== Prompt 1 ==
In the biography of Ralph Phillips below, rewrite the paragraph that begins "From 1939 until 1942" as a short bulleted list that keeps its main facts.
== Prompt 2 ==
Retype everything in the biography of Ralph Phillips below from "Ralph Saul Phillips" down to "for Lifetime Achievement.", with no changes.
== Prompt 3 ==
Based on the biography of Ralph Phillips below, answer yes or no for each statement, quoting the words that decide it:
(a) Phillips earned his Ph.D. from the University of Michigan in 1939.
(b) Phillips met his future wife, Jean, at Harvard University.
(c) Phillips joined Stanford University in 1958.

Ralph Saul Phillips (23 June 1913 – 23 November 1998) was an American mathematician and academic known for his contributions to functional analysis, scattering theory, and servomechanisms. He served as a Professor of mathematics at Stanford University. He made major contributions to acoustical scattering theory in collaboration with Peter Lax, proving remarkable results on local energy decay and the connections between poles of the scattering matrix and the analytic properties of the resolvent. With Lax, he coauthored the widely referred book on scattering theory titled Scattering Theory for Automorphic Functions. Phillips received the 1997 Leroy P. Steele Prize for Lifetime Achievement.

Education and career
Phillips was born in Oakland on 23 June 1913. He received his bachelor's degree from the University of California at Los Angeles (UCLA) in 1935 and his Ph.D. from the University of Michigan in 1939 under the direction of Theophil H. Hildebrandt.

From 1939 until 1942 he was a member of the Institute for Advanced Study in Princeton, an instructor at the University of Washington, and an instructor at Harvard University. It was at the University of Washington he met his future wife, Jean. During the war he led a research group at the Radiation Laboratory at the Massachusetts Institute of Technology, the facility where much of the theoretical and practical work on radar technology was done. This work led to his book Theory of Servomechanisms, which for many years was the standard text in the subject. After the war he returned to mathematics, joining as an assistant professor at the Courant Institute of Mathematical Sciences. He moved to the University of Southern California the next year and returned to UCLA in 1958. In 1960 he joined Stanford University and remained there until his death in 1998. He was the Robert Grimmett Professor of Mathematics at Stanford. Philips's work (with A. Lubotzky and P. Sarnak) on Ramanujan graphs had a huge impact on combinatorics and computer science.

== Provided information ==
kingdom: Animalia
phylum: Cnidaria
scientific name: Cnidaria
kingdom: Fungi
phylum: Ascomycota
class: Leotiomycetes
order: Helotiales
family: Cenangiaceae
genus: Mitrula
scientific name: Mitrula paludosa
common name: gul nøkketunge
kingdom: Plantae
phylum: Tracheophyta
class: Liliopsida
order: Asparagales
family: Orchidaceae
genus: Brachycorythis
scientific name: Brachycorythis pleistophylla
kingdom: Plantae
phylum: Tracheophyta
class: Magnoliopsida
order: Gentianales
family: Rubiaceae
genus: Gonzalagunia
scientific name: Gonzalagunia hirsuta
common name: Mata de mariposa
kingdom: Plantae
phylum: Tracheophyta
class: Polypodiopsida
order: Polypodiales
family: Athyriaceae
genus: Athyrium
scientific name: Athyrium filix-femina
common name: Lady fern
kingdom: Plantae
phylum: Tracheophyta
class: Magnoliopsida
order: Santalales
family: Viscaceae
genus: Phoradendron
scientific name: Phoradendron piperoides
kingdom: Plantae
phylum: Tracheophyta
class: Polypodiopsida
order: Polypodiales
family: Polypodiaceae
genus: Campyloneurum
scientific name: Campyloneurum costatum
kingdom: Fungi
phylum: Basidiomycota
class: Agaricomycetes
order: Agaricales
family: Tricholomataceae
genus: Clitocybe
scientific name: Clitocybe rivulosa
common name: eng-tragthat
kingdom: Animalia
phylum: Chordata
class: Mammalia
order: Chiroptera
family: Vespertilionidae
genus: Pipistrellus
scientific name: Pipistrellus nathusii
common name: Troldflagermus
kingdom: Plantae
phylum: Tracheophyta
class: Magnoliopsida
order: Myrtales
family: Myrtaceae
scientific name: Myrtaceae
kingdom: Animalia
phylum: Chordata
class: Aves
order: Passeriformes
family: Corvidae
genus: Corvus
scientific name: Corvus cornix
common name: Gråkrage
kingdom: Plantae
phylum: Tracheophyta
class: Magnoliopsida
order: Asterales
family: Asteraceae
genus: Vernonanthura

== Exercise output 1 ==
- 1939–1942: member of the Institute for Advanced Study in Princeton, and instructor at the University of Washington and at Harvard University
- Met his future wife, Jean, at the University of Washington
- During the war: led a research group at the MIT Radiation Laboratory, where much radar work was done
- That work led to his book Theory of Servomechanisms, for many years the standard text in the subject
- After the war: assistant professor at the Courant Institute of Mathematical Sciences
- The next year: moved to the University of Southern California
- 1958: returned to UCLA
- 1960: joined Stanford University, where he stayed until his death in 1998 and was the Robert Grimmett Professor of Mathematics
- His work with A. Lubotzky and P. Sarnak on Ramanujan graphs had a huge impact on combinatorics and computer science

== Exercise output 2 ==
Ralph Saul Phillips (23 June 1913 – 23 November 1998) was an American mathematician and academic known for his contributions to functional analysis, scattering theory, and servomechanisms. He served as a Professor of mathematics at Stanford University. He made major contributions to acoustical scattering theory in collaboration with Peter Lax, proving remarkable results on local energy decay and the connections between poles of the scattering matrix and the analytic properties of the resolvent. With Lax, he coauthored the widely referred book on scattering theory titled Scattering Theory for Automorphic Functions. Phillips received the 1997 Leroy P. Steele Prize for Lifetime Achievement.

== Exercise output 3 ==
(a) Yes: "his Ph.D. from the University of Michigan in 1939"
(b) No: "It was at the University of Washington he met his future wife, Jean."
(c) No: "In 1960 he joined Stanford University"